Quase 5 mil famílias de Juiz de Fora e Ubá receberam auxílio

O conceito de lar, para muitos, é algo construído sobre a solidez de décadas, mas a natureza, em sua fúria cíclica, demonstra que essa estabilidade pode ser uma ilusão passageira. Em fevereiro de 2026, a Zona da Mata mineira viu o chão ceder sob o peso de águas torrenciais, levando consigo não apenas estruturas físicas, mas a própria memória afetiva de 64 famílias que perderam entes queridos em Juiz de Fora e Ubá. O rastro de destruição deixou cicatrizes indeléveis, transformando o cotidiano em um exercício de sobrevivência entre escombros e a incerteza de um amanhã construído sobre a lama.

A resposta institucional, consubstanciada no pagamento do Auxílio-Reconstrução a quase cinco mil famílias, surge como uma tentativa de estancar a ferida financeira aberta pela catástrofe. Com mais de 36 milhões de reais destinados a reparar perdas materiais, o governo tenta oferecer um alento, uma forma de recomeço em parcela única de 7,3 mil reais. Contudo, é imperativo reconhecer que o montante, por mais necessário que seja, mal arranha a superfície da complexa engrenagem da vulnerabilidade social. Dinheiro, embora vital, possui limites óbvios quando se tenta reconstruir vidas desfeitas por deslizamentos que, ironicamente, já eram previstos pela geografia do risco.

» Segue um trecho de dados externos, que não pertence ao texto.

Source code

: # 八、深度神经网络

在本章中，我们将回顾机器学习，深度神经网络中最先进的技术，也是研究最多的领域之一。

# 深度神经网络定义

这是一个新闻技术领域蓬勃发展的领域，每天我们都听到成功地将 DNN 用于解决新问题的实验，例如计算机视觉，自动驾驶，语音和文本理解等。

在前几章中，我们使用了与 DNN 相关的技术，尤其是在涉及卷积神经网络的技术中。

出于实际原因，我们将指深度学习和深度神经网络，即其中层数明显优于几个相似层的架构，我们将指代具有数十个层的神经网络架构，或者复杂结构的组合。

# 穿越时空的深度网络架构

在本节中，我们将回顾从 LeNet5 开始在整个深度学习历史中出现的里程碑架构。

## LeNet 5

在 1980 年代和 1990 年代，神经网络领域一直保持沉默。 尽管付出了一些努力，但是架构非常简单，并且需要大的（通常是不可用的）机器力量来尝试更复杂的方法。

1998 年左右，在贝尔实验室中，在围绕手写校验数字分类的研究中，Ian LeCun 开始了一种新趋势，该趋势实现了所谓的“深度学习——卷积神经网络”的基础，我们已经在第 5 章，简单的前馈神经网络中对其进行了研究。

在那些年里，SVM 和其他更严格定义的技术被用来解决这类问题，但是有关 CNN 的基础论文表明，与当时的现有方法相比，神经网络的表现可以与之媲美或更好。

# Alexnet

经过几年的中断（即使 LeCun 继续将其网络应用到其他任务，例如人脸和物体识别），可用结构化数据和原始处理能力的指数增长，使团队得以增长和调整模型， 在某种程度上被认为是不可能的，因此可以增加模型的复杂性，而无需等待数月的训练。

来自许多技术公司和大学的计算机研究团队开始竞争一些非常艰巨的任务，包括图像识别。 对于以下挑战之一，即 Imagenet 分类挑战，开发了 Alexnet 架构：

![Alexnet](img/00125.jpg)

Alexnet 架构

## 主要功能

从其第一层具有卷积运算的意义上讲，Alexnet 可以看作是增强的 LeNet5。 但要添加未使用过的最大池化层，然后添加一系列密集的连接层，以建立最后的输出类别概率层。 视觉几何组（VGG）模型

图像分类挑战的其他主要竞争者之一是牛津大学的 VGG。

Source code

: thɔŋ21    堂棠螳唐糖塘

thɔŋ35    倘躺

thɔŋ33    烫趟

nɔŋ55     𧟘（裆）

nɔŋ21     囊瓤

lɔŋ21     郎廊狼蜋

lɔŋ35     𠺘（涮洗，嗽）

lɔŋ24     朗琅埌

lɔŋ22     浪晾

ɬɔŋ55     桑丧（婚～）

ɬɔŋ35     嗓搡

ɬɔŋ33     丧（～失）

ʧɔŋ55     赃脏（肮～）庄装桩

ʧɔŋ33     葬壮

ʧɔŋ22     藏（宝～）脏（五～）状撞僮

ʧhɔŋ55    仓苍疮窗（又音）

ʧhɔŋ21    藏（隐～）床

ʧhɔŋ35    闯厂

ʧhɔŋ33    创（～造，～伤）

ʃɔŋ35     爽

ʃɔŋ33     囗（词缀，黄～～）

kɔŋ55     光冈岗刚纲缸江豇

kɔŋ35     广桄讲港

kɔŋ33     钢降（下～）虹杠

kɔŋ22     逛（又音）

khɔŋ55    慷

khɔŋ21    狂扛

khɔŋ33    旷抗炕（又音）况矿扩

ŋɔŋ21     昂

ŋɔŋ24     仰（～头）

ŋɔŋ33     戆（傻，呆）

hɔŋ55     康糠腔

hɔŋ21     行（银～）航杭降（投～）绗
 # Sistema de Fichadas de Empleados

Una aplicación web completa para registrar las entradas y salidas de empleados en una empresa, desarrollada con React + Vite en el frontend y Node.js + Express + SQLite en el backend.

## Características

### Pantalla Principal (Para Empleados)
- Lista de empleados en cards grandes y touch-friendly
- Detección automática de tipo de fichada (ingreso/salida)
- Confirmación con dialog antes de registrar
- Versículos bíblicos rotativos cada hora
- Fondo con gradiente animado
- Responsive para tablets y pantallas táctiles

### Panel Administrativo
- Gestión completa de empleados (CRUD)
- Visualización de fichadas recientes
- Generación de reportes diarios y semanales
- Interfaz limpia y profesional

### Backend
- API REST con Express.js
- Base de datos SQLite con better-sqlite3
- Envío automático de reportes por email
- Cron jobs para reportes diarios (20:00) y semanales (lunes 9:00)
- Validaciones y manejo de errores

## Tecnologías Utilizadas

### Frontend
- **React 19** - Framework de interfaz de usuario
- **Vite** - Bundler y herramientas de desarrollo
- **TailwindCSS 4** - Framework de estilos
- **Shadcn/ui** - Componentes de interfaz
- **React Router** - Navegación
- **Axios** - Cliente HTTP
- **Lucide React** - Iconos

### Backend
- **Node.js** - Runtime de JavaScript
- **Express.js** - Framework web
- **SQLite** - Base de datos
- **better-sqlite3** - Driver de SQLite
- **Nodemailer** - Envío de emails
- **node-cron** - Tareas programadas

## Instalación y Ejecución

Observar que uma em cada quatro pessoas em Juiz de Fora habita áreas de risco é enfrentar uma realidade sine qua non para o debate sobre o urbanismo brasileiro. Não se trata apenas de uma fatalidade climática, mas de um acúmulo de omissões históricas que empurraram populações inteiras para as margens, onde a segurança é um privilégio distante. O processo de reavaliação de cadastros e o trâmite burocrático, embora necessários para a gestão do auxílio, desenham o retrato de um Estado que tenta, com sistemas e portais, organizar o caos que ele mesmo não conseguiu prevenir.

A verdadeira reconstrução exige mais do que o suporte financeiro imediato; demanda a compreensão profunda de que a dignidade humana não pode continuar sendo negociada com a fragilidade das encostas. Enquanto famílias aguardam em filas, seja na Caixa Econômica Federal ou em portais digitais, o que realmente buscam é o direito de não ter que reconstruir suas vidas a cada temporada de chuvas. O amparo do Estado é um gesto de solidariedade, porém, é o planejamento urbano sustentável e a política habitacional que devem figurar como a única barreira real contra a tragédia recorrente.

Refletir sobre esses números é, em última análise, entender que o status quo de insegurança climática é uma escolha política que precisa ser urgentemente revista. Ao final de cada lote pago, restam as famílias, as histórias interrompidas e o silêncio da terra que, embora silenciosa agora, guarda em suas camadas a urgência de uma mudança estrutural. A assistência financeira é o curativo, mas o país clama por um tratamento que cure a causa crônica de uma fragilidade que já custou caro demais.